On 27th June, a pro-Palestine community picket was held by Weapons Out of the West in Belmore to protest against the genocide in Gaza. Police arrested five protesters at the scene.
The protest took place at 2:30am outside SEC Plating, a Western Sydney-based company that makes components for F-35 fighter jets and other weapons.
The group stopped workers from entering the building on Lakemba Street for two hours and occupied the site for three hours before being forced off the site by police. The picketers had received a tip-off from a SEC Plating worker about the company’s start time.
Police gave protesters the order to move on, claiming that the protest was unauthorised.
Recent changes introduced by the Minns government allow police to issue move-on directions to protesters if they are near a place of worship. SEC Plating is located opposite Teebah Islamic Association Mosque on Lakemba St.
The NSW government website specifies that this law is intended to “regulate protests that aim to intimidate or prevent religious people from practicing their faith in NSW”.
The Sydney Morning Herald (SMH) investigated the incident and found that police initially issued a move-on direction under the allegation that the protest was unauthorised and would cause “fear and alarm”.
According to the SMH, police arrested a protester for failing to comply with the direction immediately after the protester “walked across the road to the opposite side of SEC Plating which is a place of worship”.
Greens candidate Hannah Thomas was present and beaten by police. Thomas was hospitalised with severe injury to her eye and face, and her lawyers have said she is at risk of losing sight in her eye.
Police said that she was arrested for not complying with the move-on direction. On 29th June, Thomas was charged with resisting police and failing to comply with a direction to disperse.
According to WOW, medics were prevented by police from providing first aid to Thomas, and police said to Thomas regarding the severity of her injuries, “That’s on you”.
Another protester was strip-searched and arrested at the scene. No incriminating items were found on their person.
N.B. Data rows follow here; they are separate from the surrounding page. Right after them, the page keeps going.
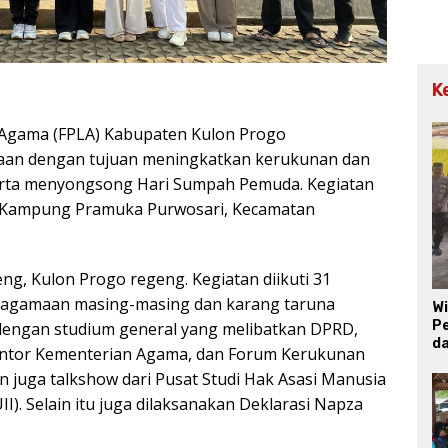
K
 Agama (FPLA) Kabupaten Kulon Progo
an dengan tujuan meningkatkan kerukunan dan
rta menyongsong Hari Sumpah Pemuda. Kegiatan
y Kampung Pramuka Purwosari, Kecamatan
g, Kulon Progo regeng. Kegiatan diikuti 31
 keagamaan masing-masing dan karang taruna
W
Pe
 dengan studium general yang melibatkan DPRD,
d
Kantor Kementerian Agama, dan Forum Kerukunan
 juga talkshow dari Pusat Studi Hak Asasi Manusia
I). Selain itu juga dilaksanakan Deklarasi Napza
Arrested protester Zack Schofield, said in a statement “Minns can’t arrest his way out of the people objecting to genocide and the complicity of Australia in this. The excessive force used by police was brutal and will be put into question.”
Another protester commented “This is how the prison colony upholds itself. A company heading towards insolvency and cowering from an angry community calls on the violence of the state to protect itself, and that state readily sends in the goon squad.
“This will not deter us. We refuse the funding, arming, and support of the zionist entity in our communities.”
In a media release, Weapons Out of the West stated “As the brutality of the imperialist project escalates, so too do our means of resistance. We recognise ourselves as a small part of this ecosystem which is directly confronting the genocidal infrastructure.”
O’Brien Criminal & Civil Solicitors, who are representing the protesters in court, gave a statement on the aftermath of the protest.
Principal solicitor Peter O’Brien said “Given that recent changes in the law in relation to protests have attempted to expand police powers to give directions, now subject to constitutional challenge, police may well have felt emboldened to act without proper and lawful acknowledgment of the right to protest.
“The government was warned that these changes to expand police powers to disperse protestors could lead to serious and ugly confrontations. Those warnings have now rung true.
“Hannah Thomas has sustained a serious and potentially life-altering injury as a result of her interaction with police at the protest. In a democratic society, no individual should suffer injury at the hands of law enforcement merely for exercising their lawful right to protest.”
The five arrested protesters were granted bail and will appear at Bankstown Local Court on 15th July.